Your study should also pay close attention to the provisions governing how firms relate to private funds. I agree with Chairman Volcker that our banking system would be better off if banks did not maintain any connection channel investments into hedge funds or private equity funds. There is simply no reason why the bank needs to pool client funds into these entities to invest. But Congress chose a compromise position that permitted firms to organize and manage funds, seed funds, and maintain de minimis fund investments to "align their interests" with their clients. To achieve the intent of the Merkley-Levin Volcker Rule, these provisions should be interpreted narrowly. In particular, I urge you to do a broad survey of market participants (including major competitors of the banks) regarding precisely how large seed funds need to be. I believe most will tell you that true seed funds are quite small, in the $5 million to $20 million range. Your regulations should reflect your findings, and not permit the de minimis exception to allow $100 million revolving "seed" funds.
As to the argument that nothing should be done until the international community acts, that argument should be rejected outright.
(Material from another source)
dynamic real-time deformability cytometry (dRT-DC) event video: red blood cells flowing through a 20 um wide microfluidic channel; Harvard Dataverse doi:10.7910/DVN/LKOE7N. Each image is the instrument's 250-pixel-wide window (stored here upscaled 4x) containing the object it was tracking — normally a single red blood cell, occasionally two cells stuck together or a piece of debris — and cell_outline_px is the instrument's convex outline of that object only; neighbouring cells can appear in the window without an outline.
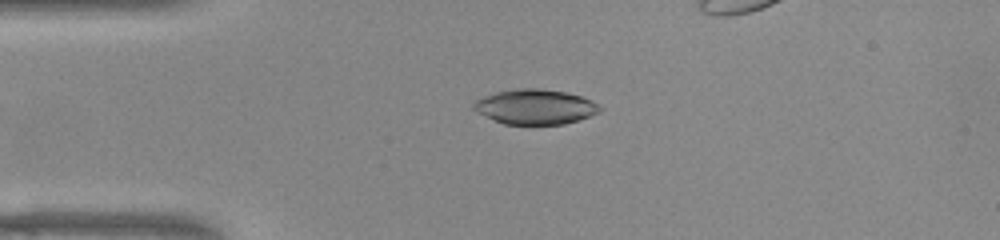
{"species": "common noctule bat (a hibernating species)", "species_latin": "Nyctalus noctula", "temperature_condition": "warm", "stored_images_in_passage": 51, "camera_frame_rate_fps": 3000, "um_per_image_px": 0.085, "animal": {"sex": "female", "body_mass_g": 22.0, "forearm_length_mm": 56.7}, "frame": {"image": 1, "passage_image": 12, "time_ms": 3.667, "image_size_px": [1000, 240], "cell_outline_px": [[604, 108], [600, 112], [564, 124], [504, 124], [476, 112], [472, 108], [472, 104], [476, 100], [484, 96], [496, 92], [516, 88], [540, 88], [564, 92], [580, 96], [592, 100], [600, 104]], "centroid_in_image_um": [45.49, 9.07], "position_along_channel_um": 39.5, "area_um2": 25.72}}
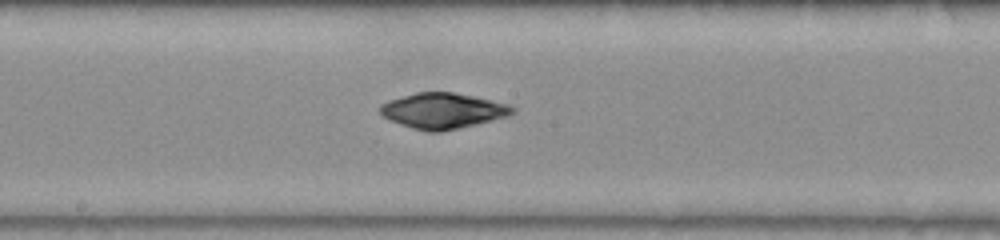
{"frame": {"image": 2, "passage_image": 27, "time_ms": 8.667, "image_size_px": [1000, 240], "cell_outline_px": [[516, 112], [508, 116], [476, 124], [440, 132], [428, 132], [412, 128], [400, 124], [384, 116], [380, 112], [380, 104], [388, 100], [416, 92], [452, 92], [472, 96], [508, 104], [516, 108]], "centroid_in_image_um": [37.64, 9.41], "position_along_channel_um": 210.6, "area_um2": 27.22}}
The United States remains the world's most important financial market, largely because of its reputation for integrity and security built on the back of decades of thoughtful regulation. The world needs U.S. leadership, and our foreign counterparts need you to take a strong position to counter the increasingly global reach of the banking lobby, which now conducts lobbying efforts through several industry-sponsored channels. If the giant U.S. banks have concerns regarding perceived competitive disadvantages from being unable to take the same kinds of extraordinary risks that certain of their "too big to fail" foreign peers may be permitted to continue to take (and in fact, the world seems to be converging towards the U.S. approach of tougher regulation anyway), then the better approach would be to protect U.S. depositors and taxpayers from those risks by directing the Federal Reserve to reject applications to acquire U.S. institutions by foreign firms with material exposures to the risks of proprietary trading and investments in hedge funds and private equity firms. This is well within U.S. regulators' discretion under the prudential safeguards of global trade rules.
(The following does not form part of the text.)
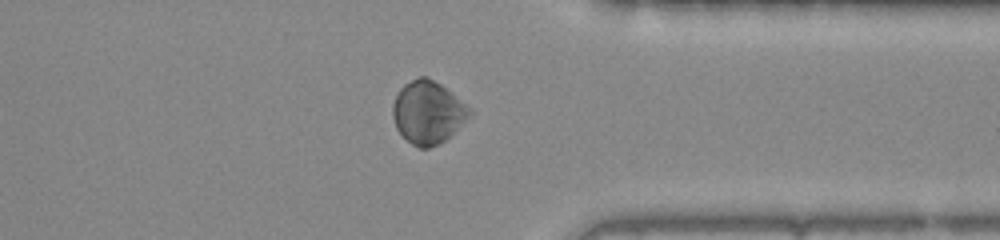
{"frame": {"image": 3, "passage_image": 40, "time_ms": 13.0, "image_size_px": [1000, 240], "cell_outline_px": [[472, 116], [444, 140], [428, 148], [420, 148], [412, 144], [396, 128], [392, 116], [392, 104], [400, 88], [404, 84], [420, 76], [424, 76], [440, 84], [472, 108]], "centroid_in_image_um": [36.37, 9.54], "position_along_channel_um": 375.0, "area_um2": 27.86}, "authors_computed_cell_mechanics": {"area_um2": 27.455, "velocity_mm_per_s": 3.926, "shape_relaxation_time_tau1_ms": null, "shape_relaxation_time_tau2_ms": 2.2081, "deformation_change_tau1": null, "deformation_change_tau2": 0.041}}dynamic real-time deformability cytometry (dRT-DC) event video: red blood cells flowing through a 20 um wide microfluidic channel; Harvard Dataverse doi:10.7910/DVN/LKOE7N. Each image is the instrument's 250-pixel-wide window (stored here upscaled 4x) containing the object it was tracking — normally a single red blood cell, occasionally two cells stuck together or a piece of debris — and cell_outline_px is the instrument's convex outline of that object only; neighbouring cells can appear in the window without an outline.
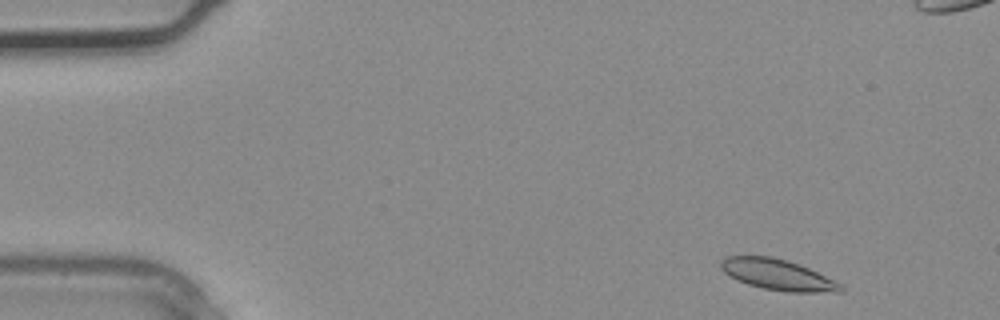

Lastly, I urge you to be aggressive in your inclusion of nonbank financial companies for supervision by the Board, and therefore, coverage by the Volcker Rule. The weakness of Glass-Steagall was its failure to keep up with the shadow banking system. The Merkley-Levin Volcker Rule properly corrects that oversight by subjecting nonbank financial companies supervised by the Board to significantly higher capital charges for their proprietary trading and fund investments. These capital charges accommodate the diversity of financial firms that could pose a risk to U.S. financial stability, but can only do their job if vigorously applied and if the right firms are covered.
If the financial reforms of 2010 are to keep the U.S. out of another financial crisis and recession, you as regulators must not be unduly influenced by the smooth talking bankers who lobby you on a daily basis. Conduct your study on implementing section 619 with an eye on keeping our nation's banks out of the business of gambling, and back in the business of serving clients and the real economy.